__Work instructions__.
Collect every line in the listing below that contains the word "they".

__Data shown__.
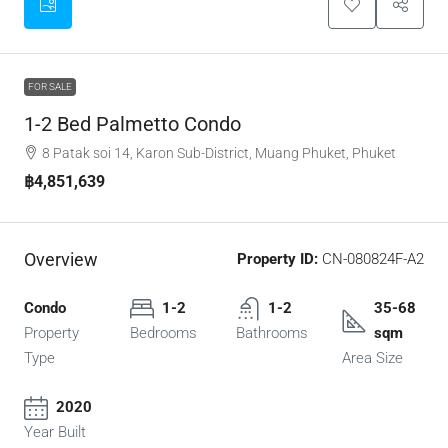
FOR SALE
1-2 Bed Palmetto Condo
8 Patak soi 14, Karon Sub-District, Muang Phuket, Phuket
฿4,851,639
Overview
Property ID:
CN-080824F-A2
Condo
1-2
1-2
35-68
Property
Bedrooms
Bathrooms
sqm
Type
Area Size
2020
Year Built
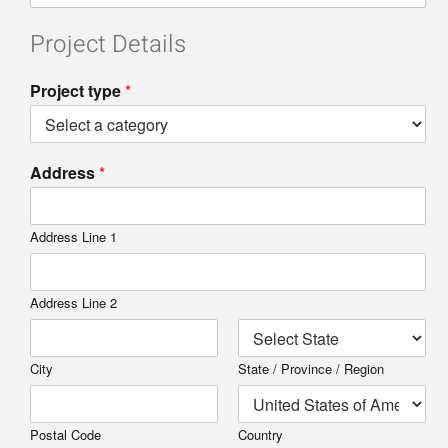
Project Details
Project type
*
Address
*
Address Line 1
Address Line 2
City
State / Province / Region
Postal Code
Country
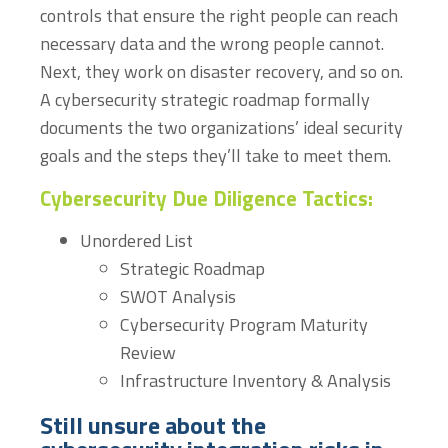
controls that ensure the right people can reach
necessary data and the wrong people cannot.
Next, they work on disaster recovery, and so on.
A cybersecurity strategic roadmap formally
documents the two organizations’ ideal security
goals and the steps they’ll take to meet them.
Cybersecurity Due Diligence Tactics:
Unordered List
Strategic Roadmap
SWOT Analysis
Cybersecurity Program Maturity
Review
Infrastructure Inventory & Analysis
Still unsure about the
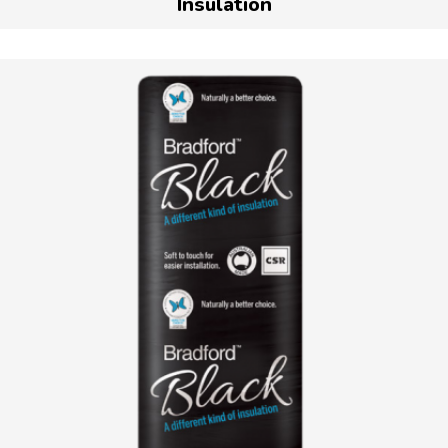
Insulation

__Solution to this problem__.
Next, they work on disaster recovery, and so on.
goals and the steps they’ll take to meet them.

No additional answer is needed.